There’s about 7.2M seniors 60+ in America right now. A blended average of ~65% of them turn out at any given election (averaging the lower mid-term years with the higher presidential years), so that’s 4.7M going to the polls. ~50% of them will vote Republican as of 2017 data, so that’s 2.35M Republican votes at the polls.

However, there’s 54M folk between ages 18-29 in the US right now. And they are the least Republican by age cohort, being only 17% R and cumulatively 60% D or leaning-D. However, they turn out at a blended rate of 25%, for 13.5M voting annually. As of 2017, ~60% vote D, so 8.1M of those are going to be D votes.

If 18-29 turnout increased to only half age 60+ turnout, and became 32.5% instead of 25%, 17.6M would be voting (10.5D). That extra 2.4M D votes just cancelled out the age 60+ R votes!

Just imagine all those young voters turning out in the last presidential election - instead of losing the popular vote by 2.8M, Trump could have lost by 5 or 6M and still won because of the electoral college!

Of course, bringing young voter turnout still higher than that is the real dream, because then you can really swing the raw numbers enough that D’s have a chance to win even in a lot of our triple-rigged ultra-gerrymandered districts. But just a modest increase means they could indeed cancel out all the ladder-yanking seniors screwing everyone who won’t be dead in two decades, and anything above that gives this country a real shot at sanity.

So if you’re really interested in swinging the tide, you too should be encouraging the younger voters you know to vote, in this and future elections, because it only takes a small population-wide increase in turnout to see big effects.

I’m old. Young people today have every reason to be angry at my generation. More power to them. Don’t let us decide your future. We did a horrible job.

For example! More states should pass Automatic Voter Registration. That means that if you interact with governmental agencies (DMV mostly), you are automatically registered to vote unless you opt out. Thirteen states have approved this plan, including Georgia, Alaska and West Virginia.

This is a scandal. I’m outraged that there isn’t more outrage against it. I applaud the people who waited two hours, but if it were me (and many others, I’m sure) I’d turn around and go home when I saw the lines.

How can America be said to have a functioning democracy when the Republiopathic dictatorships deliberately suppress the vote in certain districts with methods like this?
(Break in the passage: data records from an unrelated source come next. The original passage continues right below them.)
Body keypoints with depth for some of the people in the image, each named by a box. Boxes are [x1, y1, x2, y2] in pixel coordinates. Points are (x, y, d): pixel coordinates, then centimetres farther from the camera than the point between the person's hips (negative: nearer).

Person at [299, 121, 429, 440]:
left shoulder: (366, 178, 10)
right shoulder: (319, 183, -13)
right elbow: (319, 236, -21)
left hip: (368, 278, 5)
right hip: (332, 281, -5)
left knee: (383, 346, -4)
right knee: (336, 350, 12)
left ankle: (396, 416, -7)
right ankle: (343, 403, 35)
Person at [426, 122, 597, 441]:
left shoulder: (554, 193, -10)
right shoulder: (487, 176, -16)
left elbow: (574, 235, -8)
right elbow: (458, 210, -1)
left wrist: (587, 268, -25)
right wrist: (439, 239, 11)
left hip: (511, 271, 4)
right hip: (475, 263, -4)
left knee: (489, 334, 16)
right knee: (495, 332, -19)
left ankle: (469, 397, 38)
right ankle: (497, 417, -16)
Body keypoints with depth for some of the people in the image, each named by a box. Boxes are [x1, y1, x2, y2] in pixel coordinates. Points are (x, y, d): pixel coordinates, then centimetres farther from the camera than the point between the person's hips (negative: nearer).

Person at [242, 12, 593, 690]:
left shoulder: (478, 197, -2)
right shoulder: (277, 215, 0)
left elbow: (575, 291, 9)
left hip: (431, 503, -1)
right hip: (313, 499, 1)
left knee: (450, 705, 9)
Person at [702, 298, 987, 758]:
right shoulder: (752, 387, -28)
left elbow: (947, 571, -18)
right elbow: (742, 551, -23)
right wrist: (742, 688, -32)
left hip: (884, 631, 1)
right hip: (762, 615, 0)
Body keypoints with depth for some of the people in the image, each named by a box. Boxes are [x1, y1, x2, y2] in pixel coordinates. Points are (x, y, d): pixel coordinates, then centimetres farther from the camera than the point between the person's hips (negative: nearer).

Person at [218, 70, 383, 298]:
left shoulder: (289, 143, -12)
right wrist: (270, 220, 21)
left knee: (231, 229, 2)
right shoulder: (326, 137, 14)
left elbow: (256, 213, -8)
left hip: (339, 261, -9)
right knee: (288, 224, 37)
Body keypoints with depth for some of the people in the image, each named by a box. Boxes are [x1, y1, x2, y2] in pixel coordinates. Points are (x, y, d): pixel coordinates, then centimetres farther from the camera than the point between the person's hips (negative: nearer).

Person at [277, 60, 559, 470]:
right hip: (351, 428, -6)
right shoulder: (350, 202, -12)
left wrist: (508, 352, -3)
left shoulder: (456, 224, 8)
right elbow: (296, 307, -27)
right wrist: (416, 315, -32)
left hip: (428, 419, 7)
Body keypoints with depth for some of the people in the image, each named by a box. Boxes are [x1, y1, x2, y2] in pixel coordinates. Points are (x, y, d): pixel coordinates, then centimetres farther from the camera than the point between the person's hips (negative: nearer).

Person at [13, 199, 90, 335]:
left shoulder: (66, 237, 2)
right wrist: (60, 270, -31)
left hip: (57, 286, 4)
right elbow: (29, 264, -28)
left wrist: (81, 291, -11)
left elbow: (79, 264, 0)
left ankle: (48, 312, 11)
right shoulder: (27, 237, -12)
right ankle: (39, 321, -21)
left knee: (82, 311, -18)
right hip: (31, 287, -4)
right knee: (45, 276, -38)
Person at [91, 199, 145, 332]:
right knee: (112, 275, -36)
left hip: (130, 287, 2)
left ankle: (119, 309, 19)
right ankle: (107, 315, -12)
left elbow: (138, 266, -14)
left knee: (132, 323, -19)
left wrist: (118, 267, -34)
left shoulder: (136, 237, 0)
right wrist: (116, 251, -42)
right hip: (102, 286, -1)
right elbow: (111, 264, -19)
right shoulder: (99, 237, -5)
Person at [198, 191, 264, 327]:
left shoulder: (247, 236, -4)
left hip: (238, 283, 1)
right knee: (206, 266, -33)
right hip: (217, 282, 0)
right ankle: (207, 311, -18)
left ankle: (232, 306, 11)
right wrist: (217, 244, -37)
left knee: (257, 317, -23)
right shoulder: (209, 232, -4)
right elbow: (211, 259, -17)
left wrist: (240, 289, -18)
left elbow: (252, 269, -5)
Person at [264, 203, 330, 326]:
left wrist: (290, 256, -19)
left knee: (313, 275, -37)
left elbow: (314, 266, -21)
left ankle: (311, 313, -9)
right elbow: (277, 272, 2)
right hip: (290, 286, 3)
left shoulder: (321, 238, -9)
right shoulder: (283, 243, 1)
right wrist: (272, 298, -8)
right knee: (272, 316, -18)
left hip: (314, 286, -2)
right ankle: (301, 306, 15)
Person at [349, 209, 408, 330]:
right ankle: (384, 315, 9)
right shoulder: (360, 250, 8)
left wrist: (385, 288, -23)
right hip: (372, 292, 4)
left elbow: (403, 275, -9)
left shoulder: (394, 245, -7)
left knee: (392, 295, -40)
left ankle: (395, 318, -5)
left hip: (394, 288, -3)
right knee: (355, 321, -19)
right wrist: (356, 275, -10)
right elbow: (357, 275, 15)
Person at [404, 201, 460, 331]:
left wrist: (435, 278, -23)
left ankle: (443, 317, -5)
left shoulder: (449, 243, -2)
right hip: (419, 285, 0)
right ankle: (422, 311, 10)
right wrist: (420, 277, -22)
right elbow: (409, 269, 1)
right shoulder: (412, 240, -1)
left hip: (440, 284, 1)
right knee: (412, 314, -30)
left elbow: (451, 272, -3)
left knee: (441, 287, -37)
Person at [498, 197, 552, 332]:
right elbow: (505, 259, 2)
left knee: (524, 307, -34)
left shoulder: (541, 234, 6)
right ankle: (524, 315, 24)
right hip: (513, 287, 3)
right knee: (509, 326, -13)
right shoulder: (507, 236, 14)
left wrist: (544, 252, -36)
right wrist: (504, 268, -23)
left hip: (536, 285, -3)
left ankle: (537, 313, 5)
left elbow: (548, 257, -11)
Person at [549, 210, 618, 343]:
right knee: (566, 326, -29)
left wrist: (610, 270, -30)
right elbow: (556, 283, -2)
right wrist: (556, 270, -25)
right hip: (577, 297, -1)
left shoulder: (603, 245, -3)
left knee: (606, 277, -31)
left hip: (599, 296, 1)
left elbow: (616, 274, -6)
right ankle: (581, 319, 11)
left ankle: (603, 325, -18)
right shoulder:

What do Brickhead and the other supporters of fascism here say about it?

Long lines are indeed an abomination. I doubt I’ve ever waited more than 15 minutes, and usually not close to that–and that in a racially diverse small city, in a county run mostly by Republicans (but a state dominated by the Dems).

On the other hand, my son and his partner did early voting today in Chicago–not exactly a hotbed of Republicanism to say the least–and reported that they waited in line for an hour and a half. :eek:

Which is only to say, party shenanigans may often, even usually, be the problem, but they are not the whole story.

Every single voter, every single person is an individual, as well as a member of any number of cohorts based on age, gender, religion, sexual orientation, “race” and many more. Do you belong to any group from whose general behavior you would wish to dissociate yourself? Are you, for example, a member of a generation that only votes at a rate of 25%? Does the irony not burn when you consider that?

By all means get the young people to vote. But you don’t have to teach them hatred and division to do it.